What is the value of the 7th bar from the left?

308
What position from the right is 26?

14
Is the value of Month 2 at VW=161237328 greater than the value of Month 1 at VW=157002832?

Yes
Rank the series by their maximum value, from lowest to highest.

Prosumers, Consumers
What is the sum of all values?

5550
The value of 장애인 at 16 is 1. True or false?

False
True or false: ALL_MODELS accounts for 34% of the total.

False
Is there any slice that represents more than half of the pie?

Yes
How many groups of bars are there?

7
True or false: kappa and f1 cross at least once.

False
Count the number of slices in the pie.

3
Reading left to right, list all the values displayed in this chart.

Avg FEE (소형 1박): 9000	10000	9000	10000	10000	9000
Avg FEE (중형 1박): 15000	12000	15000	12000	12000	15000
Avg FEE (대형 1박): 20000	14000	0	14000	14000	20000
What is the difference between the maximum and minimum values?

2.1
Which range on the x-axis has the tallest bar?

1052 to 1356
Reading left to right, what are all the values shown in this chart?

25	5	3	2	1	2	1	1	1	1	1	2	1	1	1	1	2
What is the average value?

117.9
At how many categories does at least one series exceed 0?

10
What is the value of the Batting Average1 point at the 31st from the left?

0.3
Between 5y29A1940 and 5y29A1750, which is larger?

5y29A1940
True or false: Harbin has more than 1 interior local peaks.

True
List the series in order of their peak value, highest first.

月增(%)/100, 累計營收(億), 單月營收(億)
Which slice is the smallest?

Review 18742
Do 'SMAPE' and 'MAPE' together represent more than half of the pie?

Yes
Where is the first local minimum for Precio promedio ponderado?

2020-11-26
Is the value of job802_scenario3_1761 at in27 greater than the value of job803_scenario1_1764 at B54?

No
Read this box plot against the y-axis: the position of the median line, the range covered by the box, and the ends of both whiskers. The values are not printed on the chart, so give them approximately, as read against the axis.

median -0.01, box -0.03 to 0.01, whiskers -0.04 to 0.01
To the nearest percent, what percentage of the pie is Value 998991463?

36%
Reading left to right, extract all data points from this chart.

*Task objective:*
Select every line of the items above that contains the string "position". Case counts.

*Written response:*
What position from the right is 26?
Read this box plot against the y-axis: the position of the median line, the range covered by the box, and the ends of both whiskers. The values are not printed on the chart, so give them approximately, as read against the axis.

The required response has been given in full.